**What is required**
Lines from the one containing "left eye: (1377, 560)" through the final line of the entries below: reproduce them exactly, all of them and only them.

=== Dataset content ===

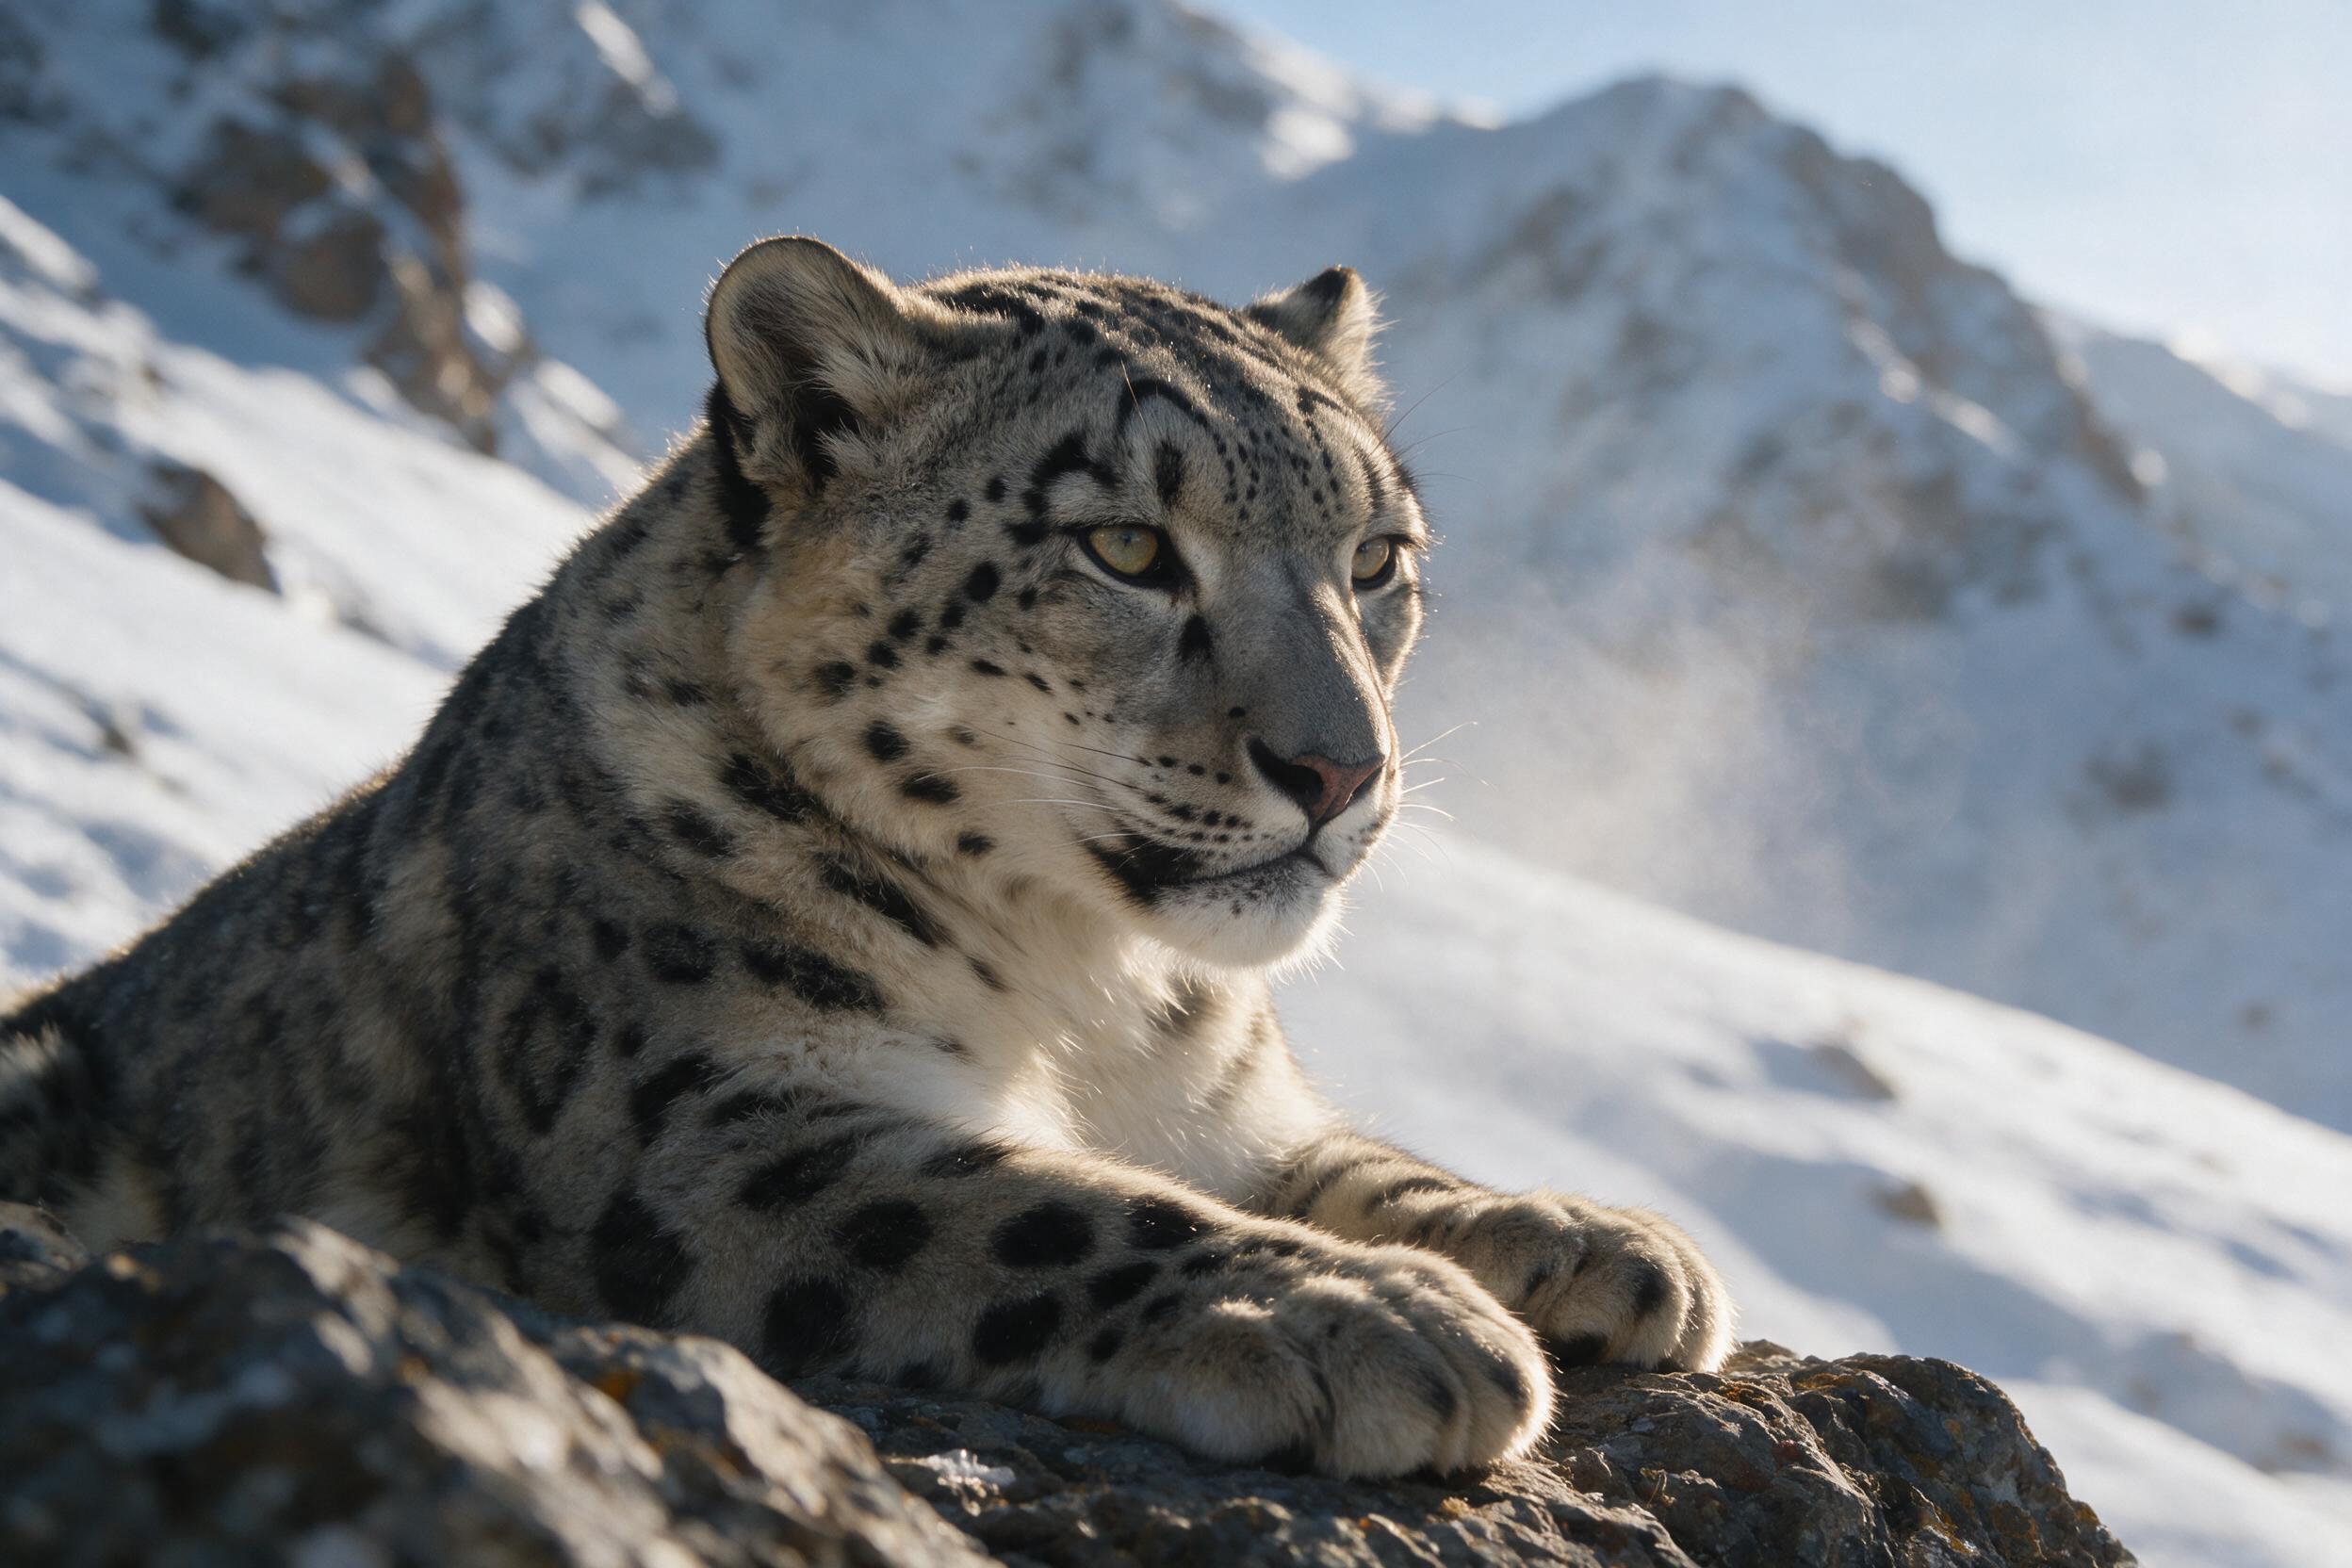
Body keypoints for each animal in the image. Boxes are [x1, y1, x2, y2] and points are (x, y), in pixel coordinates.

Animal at [0, 237, 1733, 1478]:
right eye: (1124, 543)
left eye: (1377, 560)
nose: (1341, 769)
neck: (1086, 996)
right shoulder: (695, 1126)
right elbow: (1032, 1205)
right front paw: (1364, 1312)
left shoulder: (1229, 1110)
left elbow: (1344, 1159)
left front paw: (1599, 1243)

===

**Solved exercise**
left eye: (1377, 560)
nose: (1341, 769)
neck: (1086, 996)
right shoulder: (695, 1126)
right elbow: (1032, 1205)
right front paw: (1364, 1312)
left shoulder: (1229, 1110)
left elbow: (1344, 1159)
left front paw: (1599, 1243)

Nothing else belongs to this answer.